ASSIGNMENT.
Swap every "value" in the listing below for "reading", leave everything else unchanged, and return the listing without the pictures.

──────── DATASET

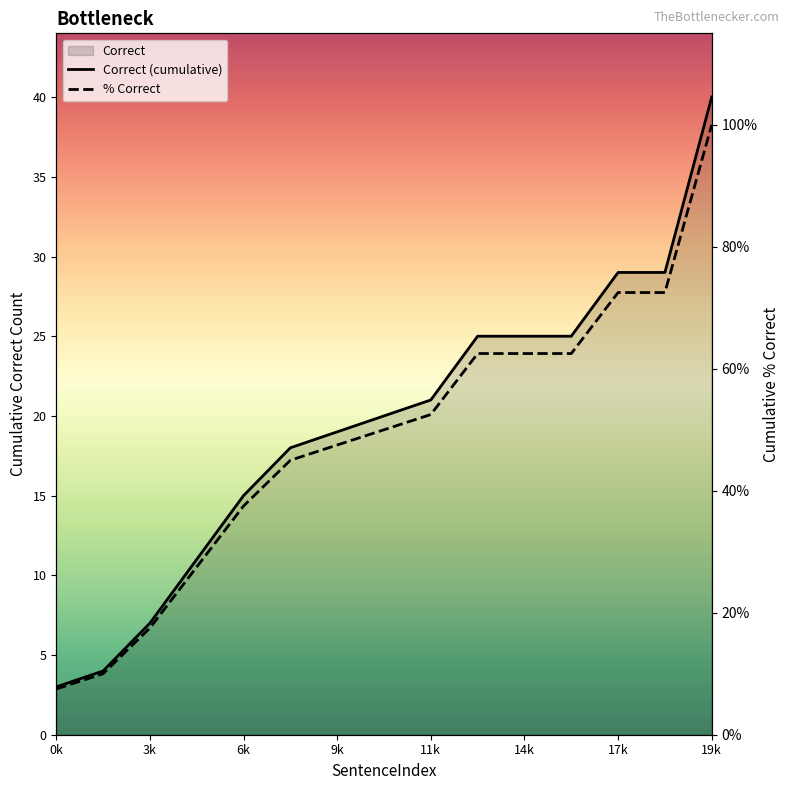

What is the label of the 1st point from the left?

0k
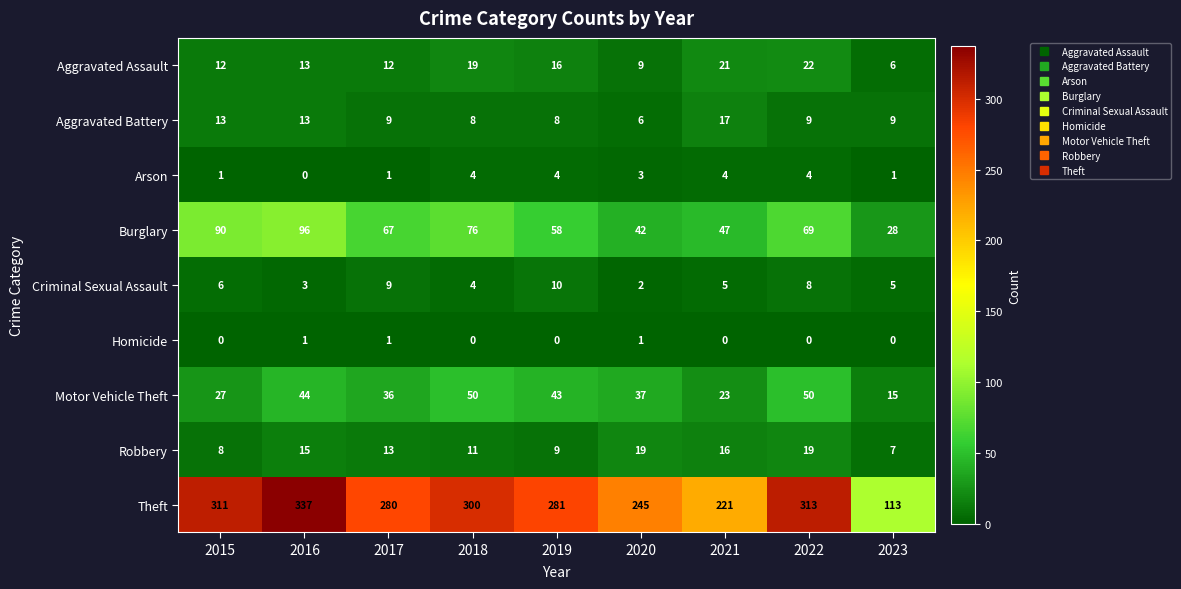

What is the minimum value for Aggravated Battery?

6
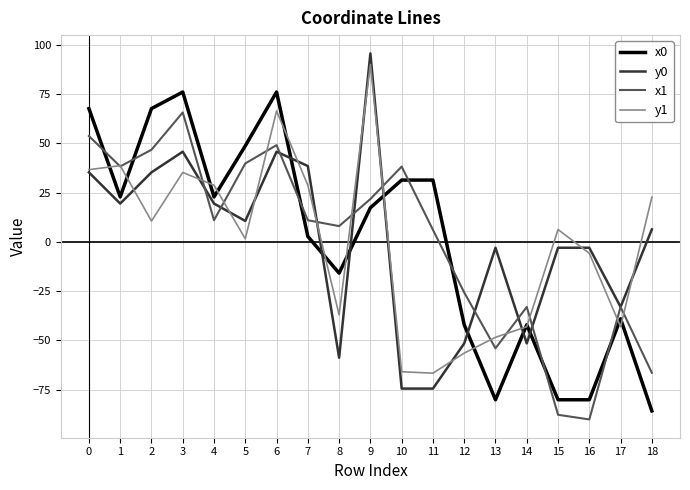

Is the value of y1 at 3 greater than the value of y0 at 18?

Yes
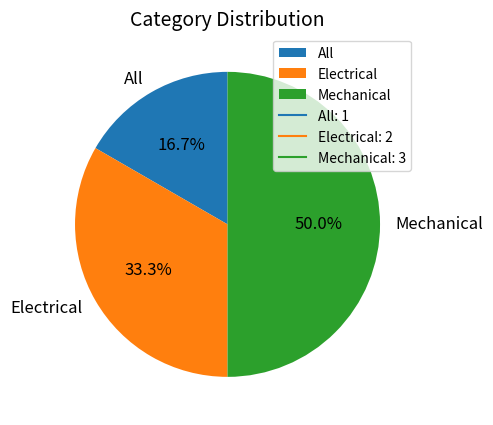

How many segments does this pie chart have?

3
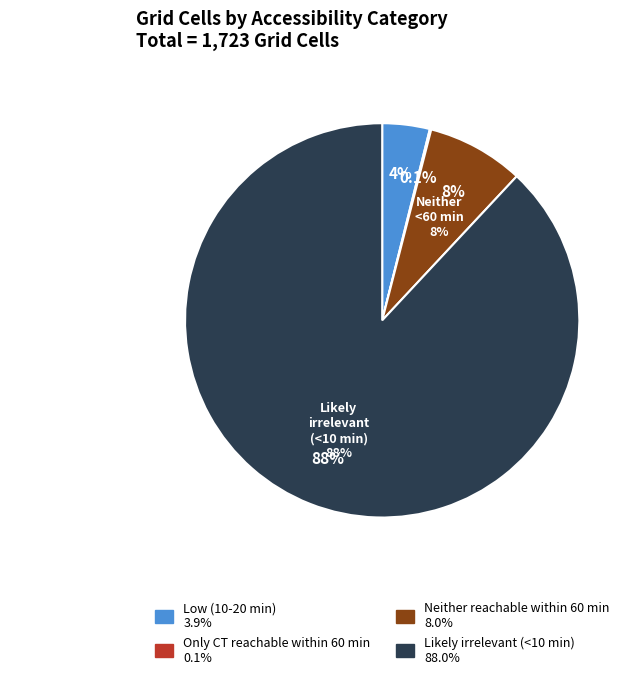

True or false: Likely irrelevant (<10 min) accounts for 76% of the total.

False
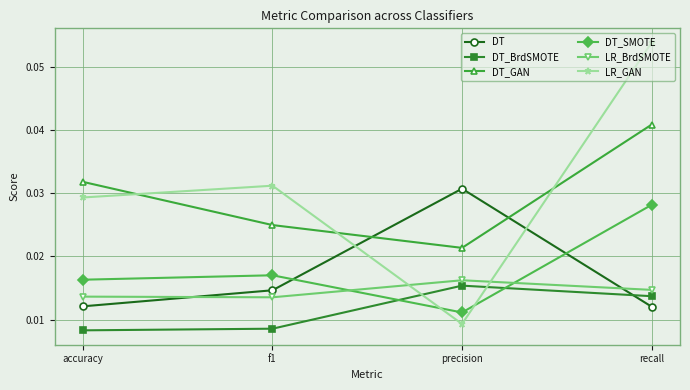

List the series in order of their peak value, highest first.

LR_GAN, DT_GAN, DT, DT_SMOTE, LR_BrdSMOTE, DT_BrdSMOTE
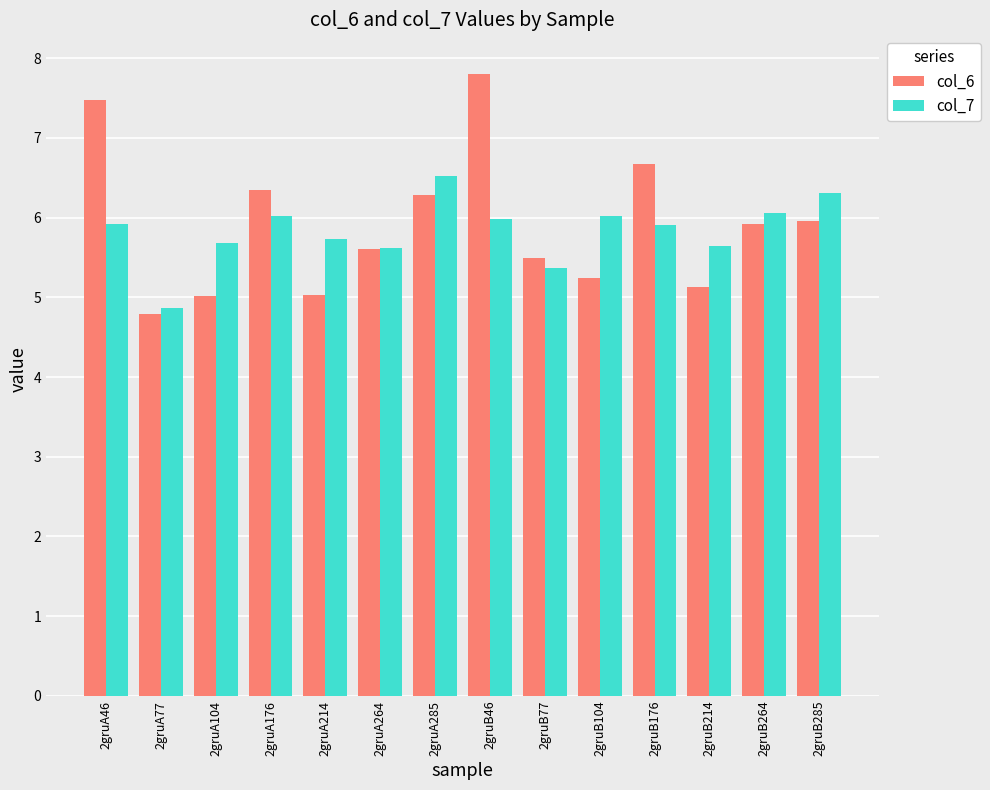

What position from the left is 2gruA285?

7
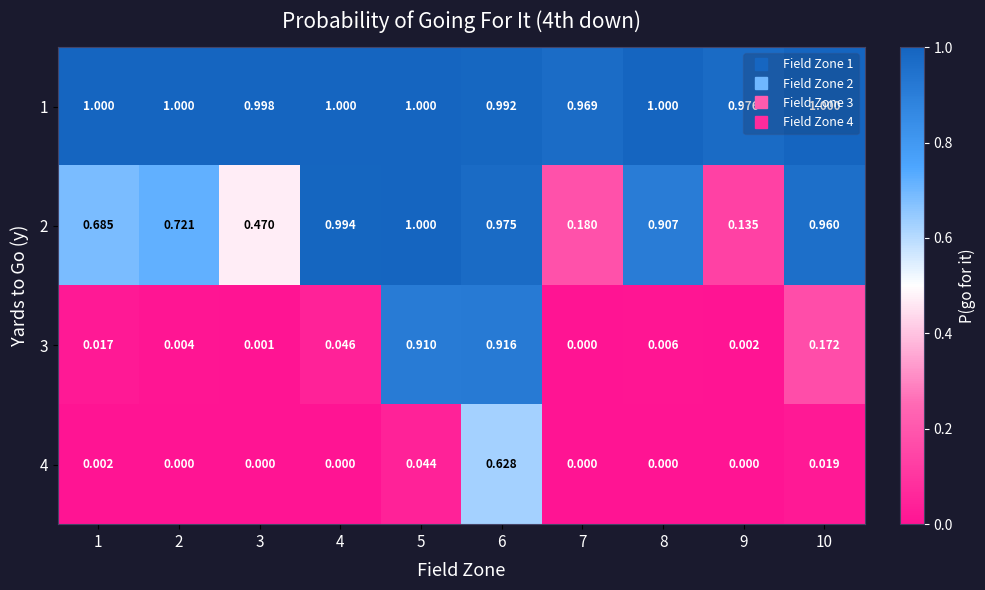

Is the value of 1 at 3 greater than the value of 2 at 3?

Yes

────────────────

EXERCISE ANSWER.
What is the label of the 1st point from the left?

0k

What is the minimum reading for Aggravated Battery?

6

Is the reading of y1 at 3 greater than the reading of y0 at 18?

Yes

How many segments does this pie chart have?

3

True or false: Likely irrelevant (<10 min) accounts for 76% of the total.

False

List the series in order of their peak reading, highest first.

LR_GAN, DT_GAN, DT, DT_SMOTE, LR_BrdSMOTE, DT_BrdSMOTE

What position from the left is 2gruA285?

7

Is the reading of 1 at 3 greater than the reading of 2 at 3?

Yes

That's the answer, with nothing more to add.